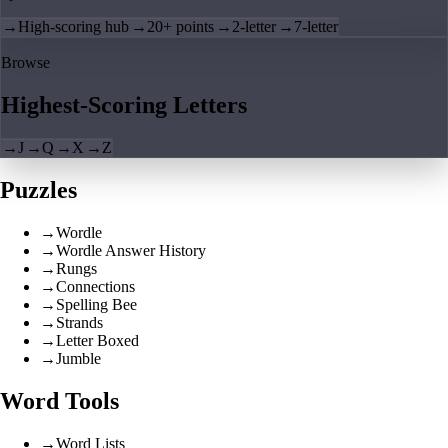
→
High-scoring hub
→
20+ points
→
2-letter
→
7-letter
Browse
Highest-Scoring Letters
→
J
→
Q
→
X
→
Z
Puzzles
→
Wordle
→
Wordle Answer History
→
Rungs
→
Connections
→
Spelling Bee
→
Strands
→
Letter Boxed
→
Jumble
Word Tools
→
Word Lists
· · · · ·
◆ Problem statement ◆
Retype the text from each of the rows above, line for line and unchanged, leaving out the pictures.

◆ Answer to the exercise ◆
→
High-scoring hub
→
20+ points
→
2-letter
→
7-letter
Browse
Highest-Scoring Letters
→
J
→
Q
→
X
→
Z
Puzzles
→
Wordle
→
Wordle Answer History
→
Rungs
→
Connections
→
Spelling Bee
→
Strands
→
Letter Boxed
→
Jumble
Word Tools
→
Word Lists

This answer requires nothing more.